### Material provided
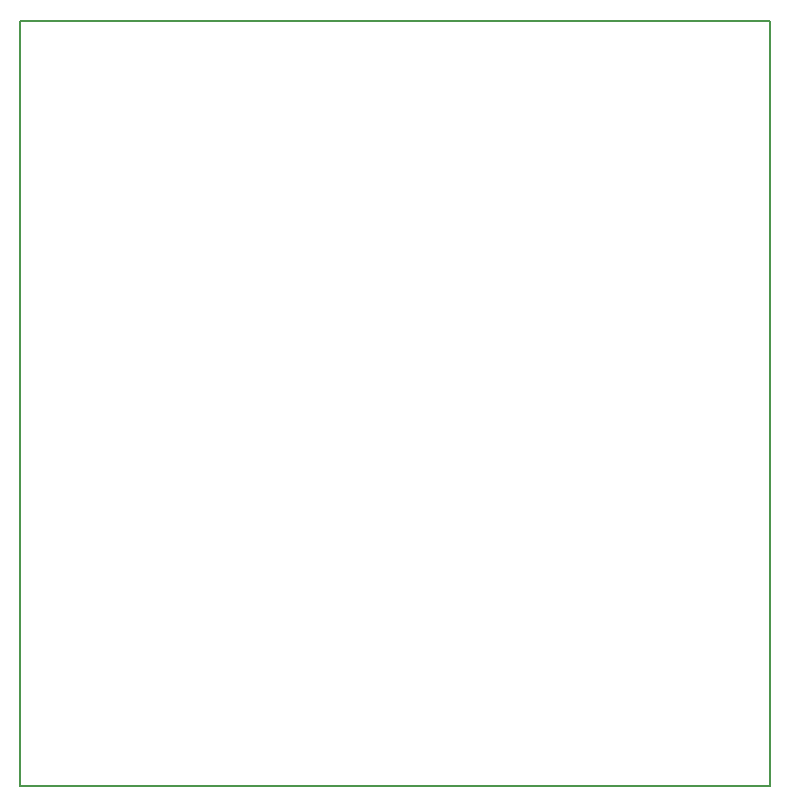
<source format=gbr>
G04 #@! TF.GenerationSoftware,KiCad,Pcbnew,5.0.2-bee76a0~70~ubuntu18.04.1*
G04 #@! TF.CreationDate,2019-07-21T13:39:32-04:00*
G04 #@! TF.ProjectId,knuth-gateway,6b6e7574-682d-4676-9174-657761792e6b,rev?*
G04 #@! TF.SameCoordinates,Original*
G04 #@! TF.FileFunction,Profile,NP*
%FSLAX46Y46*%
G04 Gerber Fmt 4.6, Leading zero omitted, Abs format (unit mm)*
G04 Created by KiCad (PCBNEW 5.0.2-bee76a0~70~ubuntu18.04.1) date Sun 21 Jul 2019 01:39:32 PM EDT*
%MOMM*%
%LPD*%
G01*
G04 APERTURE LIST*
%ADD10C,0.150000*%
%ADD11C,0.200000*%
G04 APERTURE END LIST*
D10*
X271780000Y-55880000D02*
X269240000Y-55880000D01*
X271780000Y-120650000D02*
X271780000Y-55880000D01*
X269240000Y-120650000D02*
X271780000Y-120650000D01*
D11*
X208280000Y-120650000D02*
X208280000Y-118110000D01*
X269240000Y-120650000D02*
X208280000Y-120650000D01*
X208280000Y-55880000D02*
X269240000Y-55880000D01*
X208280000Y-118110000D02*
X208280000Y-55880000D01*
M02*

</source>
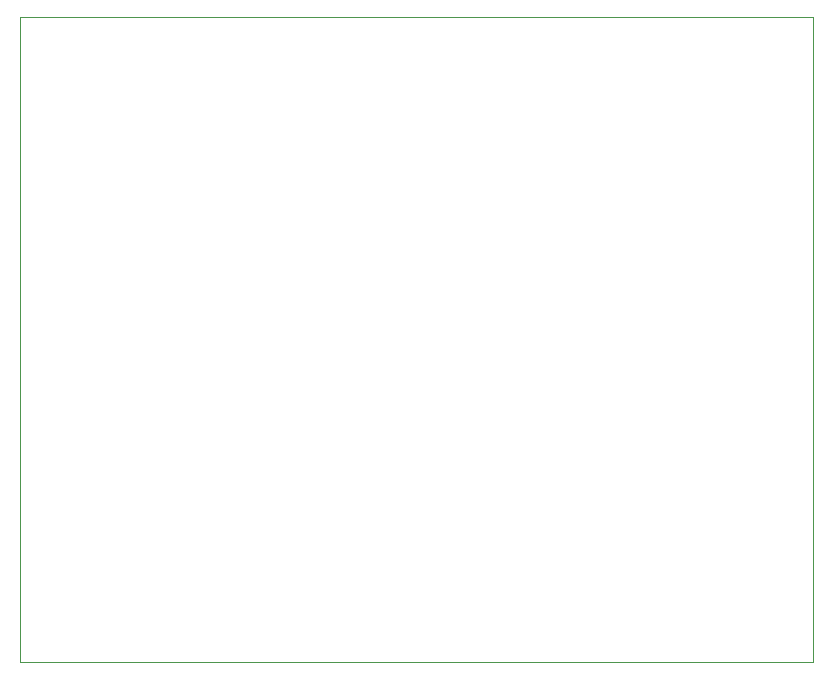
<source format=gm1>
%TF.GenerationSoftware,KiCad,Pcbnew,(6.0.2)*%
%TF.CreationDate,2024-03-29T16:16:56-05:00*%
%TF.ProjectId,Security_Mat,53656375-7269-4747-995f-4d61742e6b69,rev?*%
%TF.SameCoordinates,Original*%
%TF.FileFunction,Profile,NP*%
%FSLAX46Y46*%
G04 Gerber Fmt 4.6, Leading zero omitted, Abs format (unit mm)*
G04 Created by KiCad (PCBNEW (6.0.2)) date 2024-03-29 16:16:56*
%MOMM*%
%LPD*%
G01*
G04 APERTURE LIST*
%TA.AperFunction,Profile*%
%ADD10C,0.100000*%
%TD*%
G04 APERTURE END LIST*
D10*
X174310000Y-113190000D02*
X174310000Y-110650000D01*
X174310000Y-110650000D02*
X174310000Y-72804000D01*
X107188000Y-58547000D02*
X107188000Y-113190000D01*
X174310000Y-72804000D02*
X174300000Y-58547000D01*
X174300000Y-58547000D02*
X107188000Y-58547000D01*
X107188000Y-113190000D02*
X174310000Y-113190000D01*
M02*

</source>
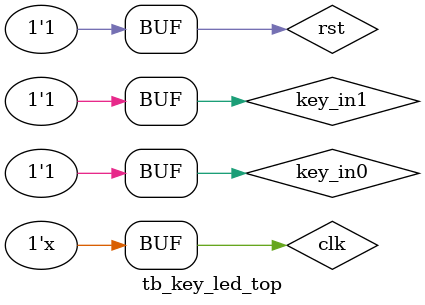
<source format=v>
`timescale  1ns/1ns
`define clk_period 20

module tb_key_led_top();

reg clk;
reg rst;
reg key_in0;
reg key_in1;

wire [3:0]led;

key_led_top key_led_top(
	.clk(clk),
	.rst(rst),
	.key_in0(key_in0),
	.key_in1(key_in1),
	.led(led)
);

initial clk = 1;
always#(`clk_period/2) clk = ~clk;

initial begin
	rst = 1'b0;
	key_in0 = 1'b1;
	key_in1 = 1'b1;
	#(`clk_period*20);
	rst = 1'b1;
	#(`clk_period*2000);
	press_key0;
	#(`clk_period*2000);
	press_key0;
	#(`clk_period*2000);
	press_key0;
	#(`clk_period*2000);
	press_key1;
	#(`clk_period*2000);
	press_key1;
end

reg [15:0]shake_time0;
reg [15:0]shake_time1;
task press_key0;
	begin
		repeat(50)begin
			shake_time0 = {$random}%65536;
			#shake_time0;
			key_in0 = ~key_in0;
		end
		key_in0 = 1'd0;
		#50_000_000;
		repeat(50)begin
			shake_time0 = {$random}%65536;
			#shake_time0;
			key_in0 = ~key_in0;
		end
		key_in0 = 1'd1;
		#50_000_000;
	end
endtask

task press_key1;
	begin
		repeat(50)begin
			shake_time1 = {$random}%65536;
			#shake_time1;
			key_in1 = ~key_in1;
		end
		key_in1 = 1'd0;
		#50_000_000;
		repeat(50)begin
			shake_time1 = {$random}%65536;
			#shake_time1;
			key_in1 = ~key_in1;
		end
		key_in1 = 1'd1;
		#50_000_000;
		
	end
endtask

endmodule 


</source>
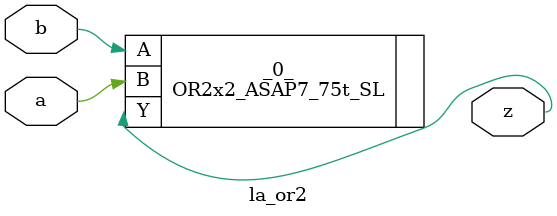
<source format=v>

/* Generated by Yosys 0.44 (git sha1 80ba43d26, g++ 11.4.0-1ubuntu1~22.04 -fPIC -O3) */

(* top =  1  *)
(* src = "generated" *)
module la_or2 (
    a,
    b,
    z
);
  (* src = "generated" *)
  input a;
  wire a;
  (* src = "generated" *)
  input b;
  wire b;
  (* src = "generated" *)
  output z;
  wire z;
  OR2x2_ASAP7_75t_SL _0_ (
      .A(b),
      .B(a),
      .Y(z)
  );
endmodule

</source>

---

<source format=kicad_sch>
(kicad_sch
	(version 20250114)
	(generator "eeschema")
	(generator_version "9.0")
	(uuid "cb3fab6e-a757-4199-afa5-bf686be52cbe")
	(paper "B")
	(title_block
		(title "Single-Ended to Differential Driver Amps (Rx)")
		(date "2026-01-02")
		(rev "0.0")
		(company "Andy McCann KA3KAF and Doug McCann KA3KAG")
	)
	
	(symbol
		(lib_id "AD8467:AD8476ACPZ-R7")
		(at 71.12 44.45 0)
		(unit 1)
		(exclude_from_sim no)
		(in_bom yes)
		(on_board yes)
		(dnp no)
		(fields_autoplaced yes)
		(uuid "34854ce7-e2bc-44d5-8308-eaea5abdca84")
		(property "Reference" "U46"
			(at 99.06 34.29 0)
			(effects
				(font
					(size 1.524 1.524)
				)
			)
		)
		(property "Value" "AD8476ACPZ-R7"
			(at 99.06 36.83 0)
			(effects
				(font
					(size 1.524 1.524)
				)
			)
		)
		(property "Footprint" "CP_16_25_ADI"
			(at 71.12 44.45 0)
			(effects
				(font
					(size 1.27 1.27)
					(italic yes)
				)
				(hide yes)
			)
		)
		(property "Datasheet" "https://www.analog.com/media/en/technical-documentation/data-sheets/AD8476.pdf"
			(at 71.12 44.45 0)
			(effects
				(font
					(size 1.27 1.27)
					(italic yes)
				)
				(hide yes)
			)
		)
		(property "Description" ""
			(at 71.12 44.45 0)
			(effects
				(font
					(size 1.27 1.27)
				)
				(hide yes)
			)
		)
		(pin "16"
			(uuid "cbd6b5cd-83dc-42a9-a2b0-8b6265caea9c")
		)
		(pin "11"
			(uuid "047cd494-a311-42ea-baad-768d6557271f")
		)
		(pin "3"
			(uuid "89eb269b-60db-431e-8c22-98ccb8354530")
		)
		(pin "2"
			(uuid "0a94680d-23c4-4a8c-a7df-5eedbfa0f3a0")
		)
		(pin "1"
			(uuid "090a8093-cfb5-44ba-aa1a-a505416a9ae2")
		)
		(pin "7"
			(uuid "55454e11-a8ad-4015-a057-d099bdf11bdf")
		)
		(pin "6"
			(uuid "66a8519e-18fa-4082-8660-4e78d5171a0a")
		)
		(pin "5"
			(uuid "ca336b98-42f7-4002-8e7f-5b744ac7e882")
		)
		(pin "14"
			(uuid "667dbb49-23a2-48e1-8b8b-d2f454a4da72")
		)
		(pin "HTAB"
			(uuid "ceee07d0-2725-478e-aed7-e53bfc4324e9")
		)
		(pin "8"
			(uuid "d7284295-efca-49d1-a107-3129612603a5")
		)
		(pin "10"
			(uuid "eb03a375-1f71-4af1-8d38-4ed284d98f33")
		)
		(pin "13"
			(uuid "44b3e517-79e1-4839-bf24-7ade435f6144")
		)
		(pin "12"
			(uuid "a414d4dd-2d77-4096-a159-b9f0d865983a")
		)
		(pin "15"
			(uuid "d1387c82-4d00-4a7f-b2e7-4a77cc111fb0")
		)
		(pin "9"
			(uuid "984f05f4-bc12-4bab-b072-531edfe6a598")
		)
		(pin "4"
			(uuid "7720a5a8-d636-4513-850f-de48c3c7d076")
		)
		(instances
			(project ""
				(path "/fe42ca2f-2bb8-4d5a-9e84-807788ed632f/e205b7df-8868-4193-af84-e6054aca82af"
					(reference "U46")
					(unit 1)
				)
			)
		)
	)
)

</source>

### What is needed
Which lines in the data hold the string "GenerationSoftware"? Copy each of them.

### Your response
G04 #@! TF.GenerationSoftware,KiCad,Pcbnew,5.0.2-bee76a0~70~ubuntu18.04.1*
%TF.GenerationSoftware,KiCad,Pcbnew,(6.0.2)*%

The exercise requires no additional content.